Uma possível vacina oral contra o coronavírus está definida para iniciar os testes clínicos em Israel, e o desenvolvedor acredita que ela poderia ajudar a levar vacinas para países que estão lutando para se inocular devido à infraestrutura limitada.

A Oramed Pharmaceuticals criou uma versão oral de dose única de uma vacina em potencial que está sendo desenvolvida pela Premas Biotech, com sede na Índia, e em março anunciou que havia gerado anticorpos em porcos com sucesso.

Ele espera que a pílula desenvolvida por Israel seja adequada como uma vacinação inicial simples, já que não precisa ser armazenada em baixas temperaturas e elimina a necessidade de profissionais administrando injeções.

Isso poderia ser uma “mudança no jogo” em países como a Índia, onde apenas 5% da população foi vacinada, disse Nadav Kidron, CEO da Oramed.

Ele antecipa que a tecnologia pode ajudar os profissionais de saúde a enfrentar o possível desafio de fornecer doses de reforço – cada vez mais discutidas à medida que a variante Delta aumenta em alguns países – e acredita que os comprimidos serão particularmente úteis para essa tarefa. Ele considera a fórmula particularmente robusta em face de novas variantes.

Israel já começou a dar doses de reforço aos imunocomprometidos, e as autoridades de saúde em muitas partes do mundo estão falando sobre a possibilidade de doses de reforço para todos. Enquanto isso, há uma sugestão crescente nos círculos médicos de que as vacinas de reforço podem não precisar ter a mesma fórmula de vacina das vacinas iniciais, e pode até haver benefícios em uma abordagem mista.

Kidron disse ao The Times of Israel que sente uma urgência em obter o produto aprovado e nas mãos dos profissionais de saúde, dada a perspectiva de demanda por reforços e a falta de vacinas em algumas partes do mundo.

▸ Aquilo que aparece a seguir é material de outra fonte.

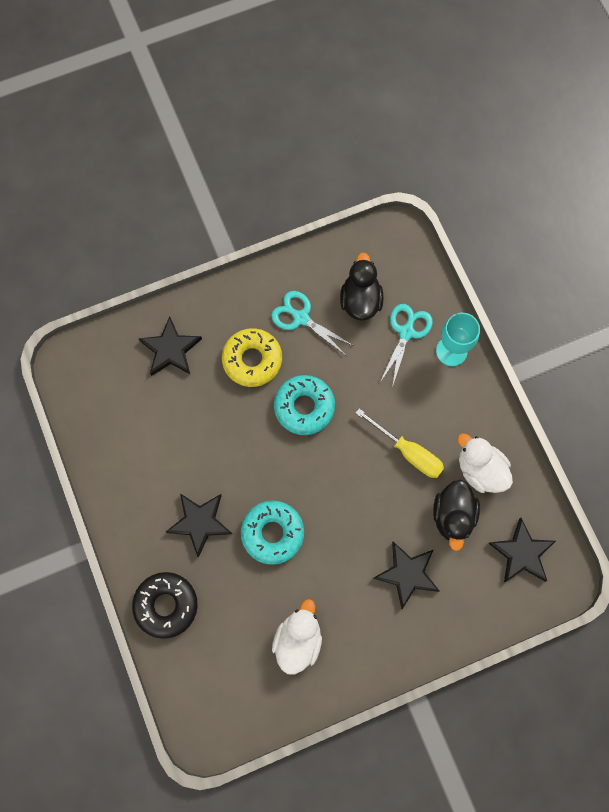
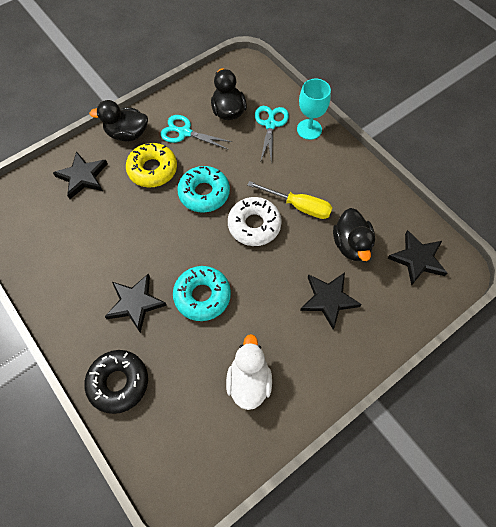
camera: 15 degrees left, 10 degrees down
white duck [457,433,513,493] -> none
none -> black duck [89,100,148,141]
none -> white donut [228,197,282,246]

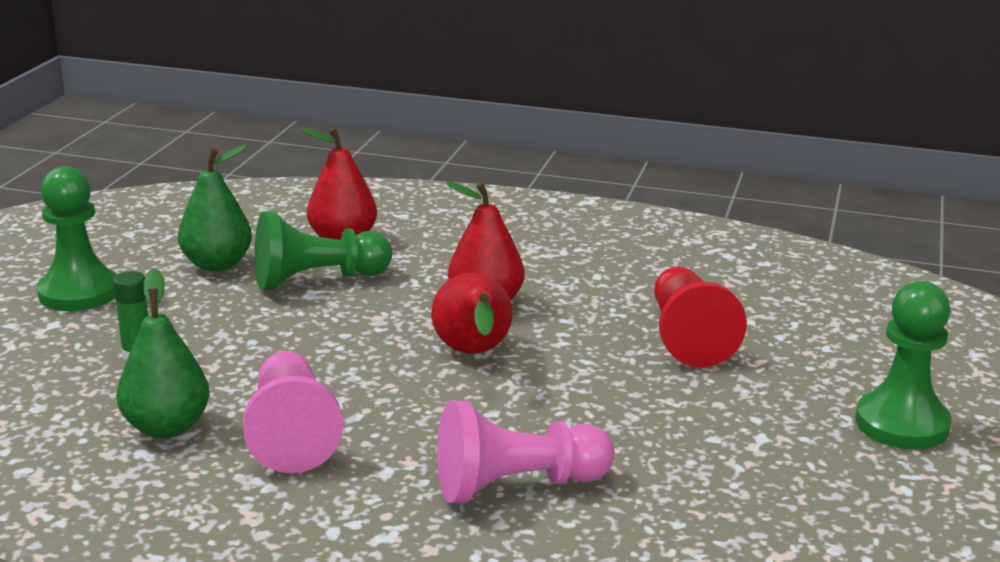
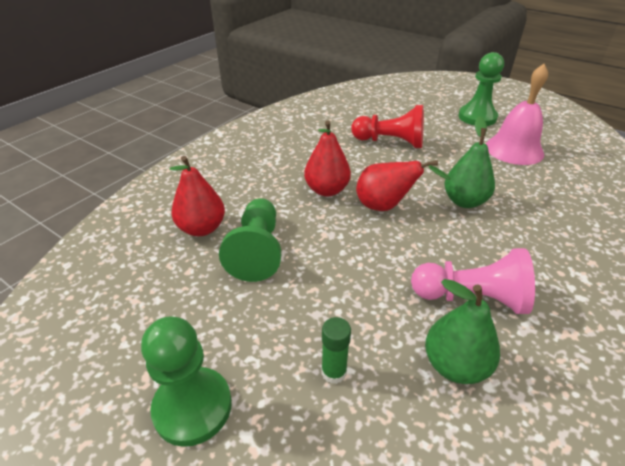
camera: 70 degrees left, 15 degrees up
green pear [178,145,252,271] -> green pear moved to [445,116,495,208]
pink pawn [437,401,615,503] -> none
none -> pink bell [486,64,548,165]

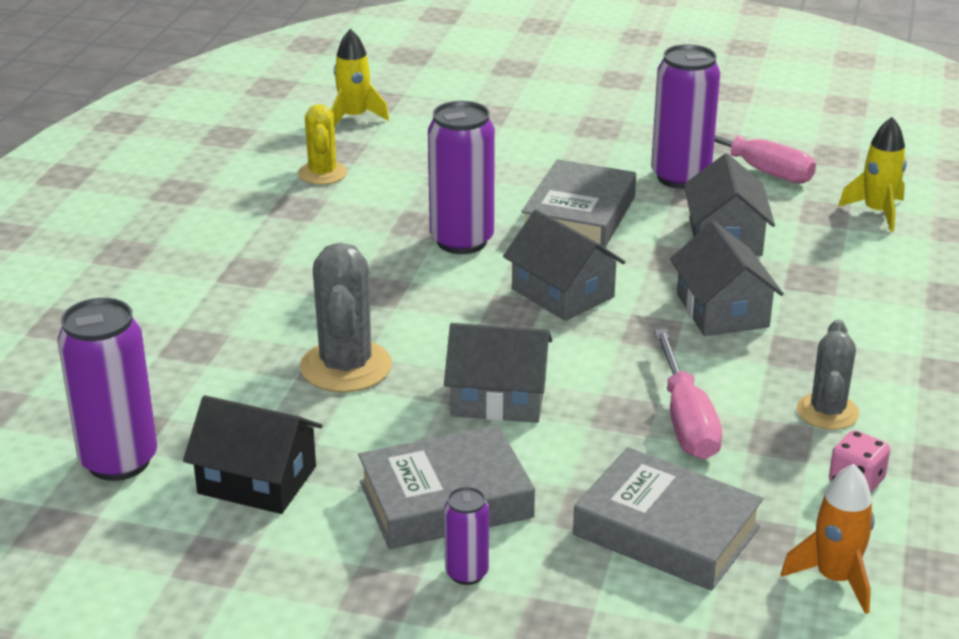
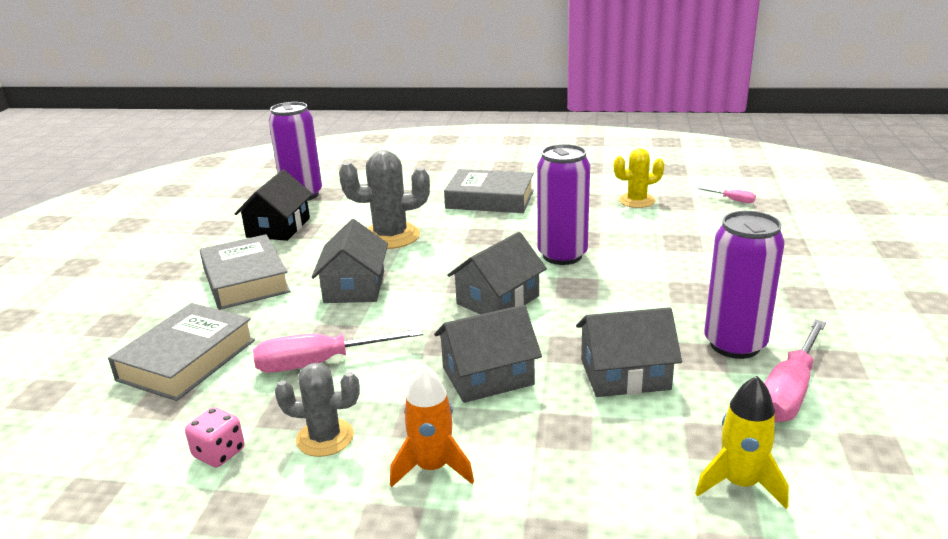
camera: 85 degrees right, 5 degrees down
yellow rocket [331,29,389,125] -> pink screwdriver [698,187,756,203]
purple can [444,487,489,585] -> none
grey book [521,159,636,248] -> grey book moved to [444,169,534,213]
orange rocket [781,464,875,614] -> orange rocket moved to [390,364,474,487]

“Nossa vacina oral, que não depende de uma cadeia de suprimento de congelamento profundo, ao contrário de outras vacinas contra o coronavírus, pode significar toda a diferença entre um país ser capaz de sair da pandemia ou não”, disse ele ao The Times de Israel.

“Particularmente em áreas duramente atingidas pelo vírus que ainda não vacinaram suas populações, uma vacina oral COVID-19 pode ser uma virada de jogo”.

A Oramed agora recebeu a aprovação do Centro Médico Sourasky de Tel Aviv para iniciar um ensaio clínico em 24 voluntários não vacinados e irá monitorar se a pílula da vacina os estimula a gerar anticorpos e, em caso afirmativo, em que nível.

A empresa disse que espera iniciar o teste de sua pílula Oravax no mês que vem, assim que a aprovação final for recebida do Ministério da Saúde.

Kidron disse que sua vacina tem como alvo três proteínas de superfície do vírus SARS CoV-2, enquanto a maioria das outras tem como alvo apenas uma, e acrescentou que ela tem como alvo proteínas que não são propensas a mutação, e sugeriu que isso manterá a vacina eficaz em face de novas variantes.

“Nossa vacina é uma candidata particularmente forte contra o vírus COVID-19 em evolução devido ao seu direcionamento exclusivo de três proteínas em vez de uma”, disse ele.